Data Use: Student Progress Measure

Quality Standard

Student Progress Measure: The program has a system for measuring individual student progress over time and responding to those results, and the measures of progress include both academic growth and adaptive indicators (i.e., student engagement; student confidence). 

Critical Questions
  • How will collected data reflect a holistic understanding of students’ experiences?
  • What processes will be in place to review and act upon collected data?
  • How will these review processes promote equity and reduce bias?
Implementation Checklist
  • Identify who is responsible for reviewing each type of data.
  • Create and routinely use protocols for reviewing data and distilling insights to inform decisions.
  • Review disaggregated data to ensure equity of services.
  • Set up processes for communicating data (and the insights distilled from it) to relevant stakeholders.
  • Make informed decisions and take action based on data, resulting in continuous improvements.
  • Establish standards for effective implementation of the tutoring model and improve standards over time.
Implementation Tools

Higher Education Institution (HEI) Specific Tools:

  • N/A

From Existing Resources: 

Key Insights

Frequently review data in both formal and informal ways.

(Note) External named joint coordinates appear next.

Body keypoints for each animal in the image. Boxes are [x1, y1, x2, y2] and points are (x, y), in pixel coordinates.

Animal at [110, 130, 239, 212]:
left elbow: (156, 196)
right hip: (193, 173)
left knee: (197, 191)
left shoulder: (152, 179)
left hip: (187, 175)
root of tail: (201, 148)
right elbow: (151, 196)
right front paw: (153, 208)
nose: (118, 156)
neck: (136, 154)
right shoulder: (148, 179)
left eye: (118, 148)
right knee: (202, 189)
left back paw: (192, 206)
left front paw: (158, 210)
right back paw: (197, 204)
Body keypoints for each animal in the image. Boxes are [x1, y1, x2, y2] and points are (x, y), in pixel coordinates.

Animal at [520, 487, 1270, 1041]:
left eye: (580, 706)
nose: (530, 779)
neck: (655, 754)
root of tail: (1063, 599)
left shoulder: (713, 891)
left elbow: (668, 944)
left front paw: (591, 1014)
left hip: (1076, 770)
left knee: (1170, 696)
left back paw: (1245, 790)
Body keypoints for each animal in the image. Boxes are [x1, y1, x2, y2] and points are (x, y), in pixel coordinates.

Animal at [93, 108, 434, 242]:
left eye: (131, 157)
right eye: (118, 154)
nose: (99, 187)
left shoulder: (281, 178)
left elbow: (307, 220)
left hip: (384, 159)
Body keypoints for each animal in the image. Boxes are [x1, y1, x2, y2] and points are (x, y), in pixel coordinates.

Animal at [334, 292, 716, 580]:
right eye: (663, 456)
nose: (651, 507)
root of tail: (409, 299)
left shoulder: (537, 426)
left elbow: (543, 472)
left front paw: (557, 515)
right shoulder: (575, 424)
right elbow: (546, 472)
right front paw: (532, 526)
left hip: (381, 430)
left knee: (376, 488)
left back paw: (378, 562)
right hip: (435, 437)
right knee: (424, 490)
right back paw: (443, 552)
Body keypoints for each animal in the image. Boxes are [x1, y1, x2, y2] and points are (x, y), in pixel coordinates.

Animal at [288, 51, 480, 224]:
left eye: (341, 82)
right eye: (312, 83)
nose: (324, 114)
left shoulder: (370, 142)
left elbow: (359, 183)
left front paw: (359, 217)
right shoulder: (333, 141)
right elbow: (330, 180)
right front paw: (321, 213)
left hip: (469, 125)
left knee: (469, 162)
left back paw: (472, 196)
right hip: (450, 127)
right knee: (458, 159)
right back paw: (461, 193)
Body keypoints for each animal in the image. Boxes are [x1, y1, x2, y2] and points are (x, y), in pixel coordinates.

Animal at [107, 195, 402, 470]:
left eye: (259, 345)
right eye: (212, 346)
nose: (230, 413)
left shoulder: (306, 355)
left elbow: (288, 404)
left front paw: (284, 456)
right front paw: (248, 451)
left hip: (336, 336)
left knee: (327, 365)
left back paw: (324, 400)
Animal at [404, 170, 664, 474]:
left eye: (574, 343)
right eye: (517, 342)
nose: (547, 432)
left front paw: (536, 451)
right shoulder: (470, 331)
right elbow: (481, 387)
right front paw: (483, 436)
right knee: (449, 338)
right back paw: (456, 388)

  • This ensures that program leaders are consistently aware of what actually makes their program effective. Staying up-to-date on data insights not only allows leaders to work with tutors on the ground to make direct improvements, but also helps them maintain a clear understanding of which model design elements are most essential to the program’s success.

Conduct an annual data review at the same time each year.

  • This allows program leaders to consistently update their understanding of how effective each element of the program’s model design actually is.
  • Annual data reviews are critical for programs looking to innovate, allowing leaders to distinguish among model design changes that preserve what matters most and ones that abandon the core of what makes the program effective.
  • For programs seeking to scale, an annual data review provides an opportunity to standardize core parts of a program so that it can be easily and faithfully replicated at scale.

Tell a clear story about the program’s impact so far, such as this example from Peer Power. 

  • Programs seeking to scale and generate new demand must be able to articulate the impact they have made in their communities. This story is what gets a program’s “foot in the door” with new partners at every level, from individual schools to entire school districts and statewide departments of education.

Disaggregate student data (by race, gender, IEP status, home language, etc.) to ensure equity.

  • By reviewing data through demographic breakdowns, programs can identify opportunities for improvement and identify training needs to ensure tutors can effectively serve all students.

Consider conducting rigorous evaluations.

  • Rigorous evaluations will provide evidence about what aspects of a program work and don’t work. These insights can improve efficacy and/or reduce costs.
  • Well-designed evaluations can provide definitive evidence that a tutoring intervention helps students and can increase the demand and the likelihood programs receive external funding.
  • Rigorous evaluations may occur in conjunction with researchers from the tutoring program’s HEI, or in partnership with another organization.